Summarizing instructions from Washington, Secretary of the Treasury Alexander Hamilton thus wrote Virginia governor Henry Lee, Jr., on Oct. 20, 1794: “Of those persons in arms, if any, whom you may make prisoners; leaders, including all persons in command, are to be delivered up to the civil magistrate: the rest to be disarmed, admonished and sent home.”¹³
That same day, Washington himself wrote Lee: “Convey to my fellow Citizens in arms, my warm acknowledgments for the readiness with which they have hitherto seconded me [i]n the most delicate, and momentous duty the chief Magistrate of a free people can have to perform.”¹⁴
Washington had ordered reputed traitors to be stripped of their arms with far less delicacy during the Revolutionary War: “The Tories should be disarmed Immediately, tho’ it is probable, that they may have secured their Arms on board the Kings Ships, untill called upon to use ’em against us.”¹⁵
Washington even considered disarming militia whom he suspected were verging on criminality and treason. In December 1776, he wrote the Pennsylvania Council of Safety from headquarters in Bucks County, Pa.:
Instead of giving any Assistance in repelling the Enemy, the Militia have not only refused to obey your general Summons and that of their commanding Officers, but I am told exult at the Approach of the Enemy and our late Misfortunes. I beg leave to submit to your Consideration whether such people are to be intrusted with Arms in their Hands? If they will not use them for us, there is the greatest Reason to apprehend they will against us, if Oppertunity offers. But even supposing they claimed the Right of remaining Neuter, in my Opinion we ought not to hesitate a Moment in taking their Arms, which will be so much wanted in furnishing the new Levies.

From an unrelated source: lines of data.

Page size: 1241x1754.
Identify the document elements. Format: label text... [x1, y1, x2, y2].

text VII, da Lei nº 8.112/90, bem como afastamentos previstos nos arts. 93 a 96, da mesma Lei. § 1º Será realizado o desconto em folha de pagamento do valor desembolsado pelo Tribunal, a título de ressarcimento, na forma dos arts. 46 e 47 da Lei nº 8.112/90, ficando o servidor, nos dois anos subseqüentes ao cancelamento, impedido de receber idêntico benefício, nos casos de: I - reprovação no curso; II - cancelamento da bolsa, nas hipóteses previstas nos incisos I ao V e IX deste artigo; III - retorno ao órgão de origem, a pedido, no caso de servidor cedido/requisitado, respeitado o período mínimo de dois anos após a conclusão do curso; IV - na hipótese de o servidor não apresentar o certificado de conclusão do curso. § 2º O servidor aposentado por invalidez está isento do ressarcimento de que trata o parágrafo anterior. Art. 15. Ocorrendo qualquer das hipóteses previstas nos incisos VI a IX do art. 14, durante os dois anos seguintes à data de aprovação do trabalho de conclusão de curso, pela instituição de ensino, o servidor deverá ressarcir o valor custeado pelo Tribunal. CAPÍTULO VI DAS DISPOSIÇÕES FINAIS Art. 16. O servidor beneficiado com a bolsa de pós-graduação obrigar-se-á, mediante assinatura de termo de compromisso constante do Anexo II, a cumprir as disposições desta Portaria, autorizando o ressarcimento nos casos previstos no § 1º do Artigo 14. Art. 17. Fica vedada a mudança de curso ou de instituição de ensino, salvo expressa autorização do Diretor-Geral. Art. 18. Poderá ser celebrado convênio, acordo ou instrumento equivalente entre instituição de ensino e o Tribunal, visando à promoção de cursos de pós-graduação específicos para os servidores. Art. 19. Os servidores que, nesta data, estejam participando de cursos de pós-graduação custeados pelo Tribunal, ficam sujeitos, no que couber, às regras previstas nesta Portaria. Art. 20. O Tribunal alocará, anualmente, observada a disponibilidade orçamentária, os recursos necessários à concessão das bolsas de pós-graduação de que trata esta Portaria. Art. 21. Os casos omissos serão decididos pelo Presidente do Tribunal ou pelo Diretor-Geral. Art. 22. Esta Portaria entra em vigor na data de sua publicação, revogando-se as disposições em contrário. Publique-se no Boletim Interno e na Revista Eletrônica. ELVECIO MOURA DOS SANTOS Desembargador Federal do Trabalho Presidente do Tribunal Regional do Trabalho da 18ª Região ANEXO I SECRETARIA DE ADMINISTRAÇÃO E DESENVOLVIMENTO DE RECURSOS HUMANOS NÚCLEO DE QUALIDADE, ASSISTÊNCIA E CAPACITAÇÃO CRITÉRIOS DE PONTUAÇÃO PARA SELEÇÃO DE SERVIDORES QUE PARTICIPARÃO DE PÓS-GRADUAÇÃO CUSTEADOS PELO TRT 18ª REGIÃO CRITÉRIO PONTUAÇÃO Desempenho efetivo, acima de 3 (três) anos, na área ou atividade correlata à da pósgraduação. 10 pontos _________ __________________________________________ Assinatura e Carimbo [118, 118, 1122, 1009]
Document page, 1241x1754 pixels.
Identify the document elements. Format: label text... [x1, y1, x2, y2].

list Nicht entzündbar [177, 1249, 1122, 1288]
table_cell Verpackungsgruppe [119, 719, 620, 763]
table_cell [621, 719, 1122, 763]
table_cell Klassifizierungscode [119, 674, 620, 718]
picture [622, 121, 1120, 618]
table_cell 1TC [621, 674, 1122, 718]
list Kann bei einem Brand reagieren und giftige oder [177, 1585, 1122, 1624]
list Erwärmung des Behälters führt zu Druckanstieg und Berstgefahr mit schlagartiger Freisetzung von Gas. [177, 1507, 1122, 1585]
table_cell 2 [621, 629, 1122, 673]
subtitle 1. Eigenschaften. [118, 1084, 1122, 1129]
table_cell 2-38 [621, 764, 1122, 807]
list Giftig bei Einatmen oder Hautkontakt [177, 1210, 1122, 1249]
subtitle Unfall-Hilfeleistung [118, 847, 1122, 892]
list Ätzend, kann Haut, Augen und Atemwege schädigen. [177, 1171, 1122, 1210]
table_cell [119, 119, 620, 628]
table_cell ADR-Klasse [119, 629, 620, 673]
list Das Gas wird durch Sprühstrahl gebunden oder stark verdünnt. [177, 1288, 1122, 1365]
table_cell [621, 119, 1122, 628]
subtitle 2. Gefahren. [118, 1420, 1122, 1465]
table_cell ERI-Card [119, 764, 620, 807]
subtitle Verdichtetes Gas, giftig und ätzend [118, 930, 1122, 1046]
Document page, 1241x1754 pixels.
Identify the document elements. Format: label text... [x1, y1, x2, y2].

If such a Step meets your Approbation, I leave it to you to determine upon the Mode. If you think fit to empower me, I will undertake to have it done as speedily and effectually as possible. You must be sensible that the utmost Secrecy is necessary, both in your Deliberation on, and in the Execution of a Matter of this kind, for if the thing should take Wind, the Arms would presently be conveyed beyond our Reach or rendered useless.¹⁶
For Washington, then, no individual citizen—let alone non-citizen—possessed a natural right to own arms that was inherently inviolable. He certainly ordered citizens whom he deemed criminals or traitors to be disarmed with scant scruples.
Yet he made sure only to offer to buy firearms from Patriot civilian citizens when in need of their weaponry, abstaining from taking their arms with or without compensation. When such citizens served in the army or militia, moreover, Washington came to prefer that they receive public arms, and those men were never to surrender any of their weapons under any circumstance. He thus directed in his will:
To each of my Nephews […] I give one of the Swords or Cutteaux of which I may die possessed. […] These Swords are accompanied with an injunction not to unsheath them for the purpose of shedding blood, except it be for self defence, or in defence of their Country and its rights; and in the latter case, to keep them unsheathed, and prefer falling with them in their hands, to the relinquishment thereof.¹⁷
Makes me think if this passage from Lenin:
In every class society, whether based on slavery, serfdom, or, as at present, on wage-labour, the oppressor class is always armed. Not only the modern standing army, but even the modern militia—and even in the most democratic bourgeois republics, Switzerland, for instance—represent the bourgeoisie armed against the proletariat. That is such an elementary truth that it is hardly necessary to dwell upon it. Suffice it to recall that in all capitalist countries without exception troops (including the republican-democratic militia) are used against strikers. A bourgeoisie armed against the proletariat is one of the biggest, fundamental and cardinal facts of modern capitalist society.